March 2020, I sped over to Industry City, filled my car with all the inventory I could before the doors to my studio office closed…and we spent the next month locked in our apartment with a 2 year old and a 4 year old…My husband was wearing a garbage bag and a gas mask at work…people were walking in through the front door of his hospital and leaving out back in body bags. 


I pivoted the business online, and held some virtual events. I partnered up with a local designer to make masks…PPE was the only thing legally allowed to be produced, and I wanted to keep my industry supported. We made masks for the public, but also made supplies for the hospitals. My original business model of supporting Scandinavian businesses was dying, but new avenues to support local were emerging.


I had a new local initiative ready to launch at the end of May. Then, Ahmaud Arbery’s death happened.

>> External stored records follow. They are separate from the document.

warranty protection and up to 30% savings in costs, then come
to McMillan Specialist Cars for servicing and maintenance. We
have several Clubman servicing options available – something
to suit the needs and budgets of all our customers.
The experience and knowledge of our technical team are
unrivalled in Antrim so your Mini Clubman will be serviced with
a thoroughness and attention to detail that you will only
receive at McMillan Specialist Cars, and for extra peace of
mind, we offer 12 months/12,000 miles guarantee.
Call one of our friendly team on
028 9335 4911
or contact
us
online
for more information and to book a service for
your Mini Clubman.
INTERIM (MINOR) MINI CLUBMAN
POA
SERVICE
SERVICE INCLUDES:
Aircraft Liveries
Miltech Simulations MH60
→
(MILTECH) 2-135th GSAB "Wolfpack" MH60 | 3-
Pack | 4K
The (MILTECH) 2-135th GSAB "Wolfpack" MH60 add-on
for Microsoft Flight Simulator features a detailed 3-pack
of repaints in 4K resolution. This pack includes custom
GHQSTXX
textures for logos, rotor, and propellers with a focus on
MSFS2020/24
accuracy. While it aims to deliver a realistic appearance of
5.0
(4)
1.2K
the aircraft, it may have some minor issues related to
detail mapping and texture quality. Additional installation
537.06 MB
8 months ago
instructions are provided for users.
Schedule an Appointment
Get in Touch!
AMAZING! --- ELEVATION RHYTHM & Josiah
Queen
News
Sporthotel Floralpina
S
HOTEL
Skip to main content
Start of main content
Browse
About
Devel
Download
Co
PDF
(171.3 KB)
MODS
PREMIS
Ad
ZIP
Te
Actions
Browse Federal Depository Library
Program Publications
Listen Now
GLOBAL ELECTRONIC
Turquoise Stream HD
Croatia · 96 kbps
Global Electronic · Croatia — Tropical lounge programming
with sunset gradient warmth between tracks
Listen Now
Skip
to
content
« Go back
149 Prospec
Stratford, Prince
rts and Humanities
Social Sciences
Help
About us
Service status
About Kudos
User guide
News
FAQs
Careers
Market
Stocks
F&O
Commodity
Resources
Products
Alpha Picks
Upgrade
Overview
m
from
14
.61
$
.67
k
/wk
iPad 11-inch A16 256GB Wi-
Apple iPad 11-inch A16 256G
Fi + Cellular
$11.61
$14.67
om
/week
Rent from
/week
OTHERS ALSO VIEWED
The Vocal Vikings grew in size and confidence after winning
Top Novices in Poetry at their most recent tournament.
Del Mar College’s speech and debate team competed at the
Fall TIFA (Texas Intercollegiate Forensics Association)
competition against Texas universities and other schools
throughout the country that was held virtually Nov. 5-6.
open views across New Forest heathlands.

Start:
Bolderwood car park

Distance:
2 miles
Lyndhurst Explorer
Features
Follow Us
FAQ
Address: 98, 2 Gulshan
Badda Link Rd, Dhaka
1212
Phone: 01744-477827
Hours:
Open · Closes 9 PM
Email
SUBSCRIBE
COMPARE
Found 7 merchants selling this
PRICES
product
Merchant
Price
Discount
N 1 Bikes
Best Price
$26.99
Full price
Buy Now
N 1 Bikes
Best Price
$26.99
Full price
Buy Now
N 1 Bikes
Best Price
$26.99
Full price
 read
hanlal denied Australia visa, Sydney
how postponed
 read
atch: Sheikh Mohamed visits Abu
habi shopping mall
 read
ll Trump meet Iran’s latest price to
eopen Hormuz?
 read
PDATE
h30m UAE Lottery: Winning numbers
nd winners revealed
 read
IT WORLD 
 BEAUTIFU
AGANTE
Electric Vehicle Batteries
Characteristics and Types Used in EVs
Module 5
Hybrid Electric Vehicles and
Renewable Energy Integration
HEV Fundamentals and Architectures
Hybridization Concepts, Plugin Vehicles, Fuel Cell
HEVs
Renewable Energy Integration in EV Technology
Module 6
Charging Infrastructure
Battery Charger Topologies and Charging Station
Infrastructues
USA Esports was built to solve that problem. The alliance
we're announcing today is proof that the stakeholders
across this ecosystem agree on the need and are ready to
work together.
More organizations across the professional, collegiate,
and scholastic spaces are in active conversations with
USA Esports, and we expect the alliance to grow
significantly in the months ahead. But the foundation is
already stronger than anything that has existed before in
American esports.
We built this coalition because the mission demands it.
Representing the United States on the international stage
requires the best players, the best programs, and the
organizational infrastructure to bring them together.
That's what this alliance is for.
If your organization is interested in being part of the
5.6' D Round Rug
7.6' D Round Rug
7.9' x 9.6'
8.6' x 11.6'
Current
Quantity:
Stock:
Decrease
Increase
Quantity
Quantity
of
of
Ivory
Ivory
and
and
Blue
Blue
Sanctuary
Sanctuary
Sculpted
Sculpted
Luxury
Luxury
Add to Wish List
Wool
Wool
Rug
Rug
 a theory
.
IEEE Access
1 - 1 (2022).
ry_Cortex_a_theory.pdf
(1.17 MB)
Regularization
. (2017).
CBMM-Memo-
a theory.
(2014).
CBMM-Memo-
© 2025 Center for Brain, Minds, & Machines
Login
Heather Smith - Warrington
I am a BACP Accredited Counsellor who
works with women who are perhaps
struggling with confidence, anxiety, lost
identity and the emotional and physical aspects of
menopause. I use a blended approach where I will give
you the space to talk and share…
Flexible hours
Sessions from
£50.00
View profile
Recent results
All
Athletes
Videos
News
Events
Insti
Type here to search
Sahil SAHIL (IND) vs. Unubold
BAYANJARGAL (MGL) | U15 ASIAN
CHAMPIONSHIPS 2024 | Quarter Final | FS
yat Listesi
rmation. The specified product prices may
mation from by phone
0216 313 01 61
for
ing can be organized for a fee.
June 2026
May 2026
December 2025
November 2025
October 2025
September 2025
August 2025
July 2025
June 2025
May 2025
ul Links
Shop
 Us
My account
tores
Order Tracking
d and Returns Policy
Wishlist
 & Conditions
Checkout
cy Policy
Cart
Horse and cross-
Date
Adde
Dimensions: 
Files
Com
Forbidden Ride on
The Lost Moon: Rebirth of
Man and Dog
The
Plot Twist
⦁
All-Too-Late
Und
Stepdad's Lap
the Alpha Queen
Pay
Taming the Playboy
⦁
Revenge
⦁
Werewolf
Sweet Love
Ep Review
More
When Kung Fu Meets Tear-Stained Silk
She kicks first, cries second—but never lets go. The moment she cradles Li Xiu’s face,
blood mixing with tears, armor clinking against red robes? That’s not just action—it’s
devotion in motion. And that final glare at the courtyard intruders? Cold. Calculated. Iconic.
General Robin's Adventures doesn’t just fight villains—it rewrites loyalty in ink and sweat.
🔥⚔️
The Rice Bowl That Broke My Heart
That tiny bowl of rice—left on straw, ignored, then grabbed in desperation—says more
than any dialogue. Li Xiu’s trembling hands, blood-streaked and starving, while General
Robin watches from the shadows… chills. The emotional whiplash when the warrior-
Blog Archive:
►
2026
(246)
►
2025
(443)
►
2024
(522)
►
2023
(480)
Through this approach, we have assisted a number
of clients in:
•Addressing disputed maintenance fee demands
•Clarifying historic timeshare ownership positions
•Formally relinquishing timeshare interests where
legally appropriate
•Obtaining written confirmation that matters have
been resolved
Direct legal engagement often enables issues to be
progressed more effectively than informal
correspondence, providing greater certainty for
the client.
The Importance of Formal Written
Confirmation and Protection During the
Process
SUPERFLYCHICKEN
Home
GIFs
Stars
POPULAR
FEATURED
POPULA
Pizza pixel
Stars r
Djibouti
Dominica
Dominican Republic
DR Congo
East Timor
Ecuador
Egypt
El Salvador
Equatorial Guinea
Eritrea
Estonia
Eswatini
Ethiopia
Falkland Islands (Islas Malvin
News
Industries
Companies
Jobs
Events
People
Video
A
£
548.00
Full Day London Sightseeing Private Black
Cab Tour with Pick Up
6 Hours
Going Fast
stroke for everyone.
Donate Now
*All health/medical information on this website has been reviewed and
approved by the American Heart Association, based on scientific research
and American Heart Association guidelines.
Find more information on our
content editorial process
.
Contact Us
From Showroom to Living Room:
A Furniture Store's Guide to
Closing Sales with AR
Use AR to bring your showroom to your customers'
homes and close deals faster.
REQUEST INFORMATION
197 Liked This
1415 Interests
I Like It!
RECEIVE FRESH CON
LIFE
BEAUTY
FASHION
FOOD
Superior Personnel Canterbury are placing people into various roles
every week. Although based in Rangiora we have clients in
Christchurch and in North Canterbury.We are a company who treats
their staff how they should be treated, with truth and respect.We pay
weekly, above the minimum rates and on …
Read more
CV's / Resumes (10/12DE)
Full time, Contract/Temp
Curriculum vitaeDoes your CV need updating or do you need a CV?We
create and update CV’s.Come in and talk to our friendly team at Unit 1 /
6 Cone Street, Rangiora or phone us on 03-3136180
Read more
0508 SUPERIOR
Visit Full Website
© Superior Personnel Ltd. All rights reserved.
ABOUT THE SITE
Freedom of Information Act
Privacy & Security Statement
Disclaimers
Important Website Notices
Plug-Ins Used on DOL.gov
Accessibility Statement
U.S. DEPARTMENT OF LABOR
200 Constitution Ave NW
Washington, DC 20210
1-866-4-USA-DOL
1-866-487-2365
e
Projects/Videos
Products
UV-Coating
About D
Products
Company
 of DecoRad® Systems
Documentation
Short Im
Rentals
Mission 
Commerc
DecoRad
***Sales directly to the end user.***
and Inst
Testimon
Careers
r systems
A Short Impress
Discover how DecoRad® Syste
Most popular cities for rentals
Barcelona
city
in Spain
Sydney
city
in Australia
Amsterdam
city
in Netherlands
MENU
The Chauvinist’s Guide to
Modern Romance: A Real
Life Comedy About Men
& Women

I threw that launch out the window. All that mattered to me were Black Lives.


I was suffering, we all were suffering. As helicopters constantly hovered over my apartment, I laid on the floor of the living room, unable to move. Daniel Tiger buzzing from the TV in the next room. We didn’t used to allow screen time for our kids like this. The pressure was too much. Park play under cover of darkness or rain so that my kids wouldn’t come into contact with other people was not really serving any of us. Nightly, at 7pm, we were going out to cheer on our balcony for essential workers for more than 2 months now. We had to make a change, we also had to keep our family unit together.


We found a Jersey suburb that my husband could bike to work from, the schools were good, and a great house was available for rent. We moved mid June. Somehow, my business was keeping a pulse with the new pivots. 


I threw some very successful sales that re-fueled the business with cash, and I opened up an extended pop-up in Englewood, NJ… this allowed me to grow the collection to a full lifestyle marketplace. Everything with it’s own sustainability or ethical story. I didn’t love the Englewood spot, but it helped me to the next level, which was developing my retail concept business. 


Here I am now, 2 years later, we just bought our house in Tenafly. My husband is still biking to Ft. Greene for his pulmonary critical care fellowship, and I’ve opened a permanent retail location in our town. The grand opening is tomorrow! My goal is to be a corner stone of this community, where people can come and purchase something beautiful for themselves or a loved one…but leave feeling uplifted, knowing that their purchase has positive implications for the earth and the humans that made it. The online marketplace continues to thrive, and I dream that I can replicate this model in communities across the US. 


Have I reached incredible success yet? No. But, I have persevered, continuing to take the next best step for my family, for myself, for my business, and we’re all here growing and thriving. In these times, I feel that this is notable.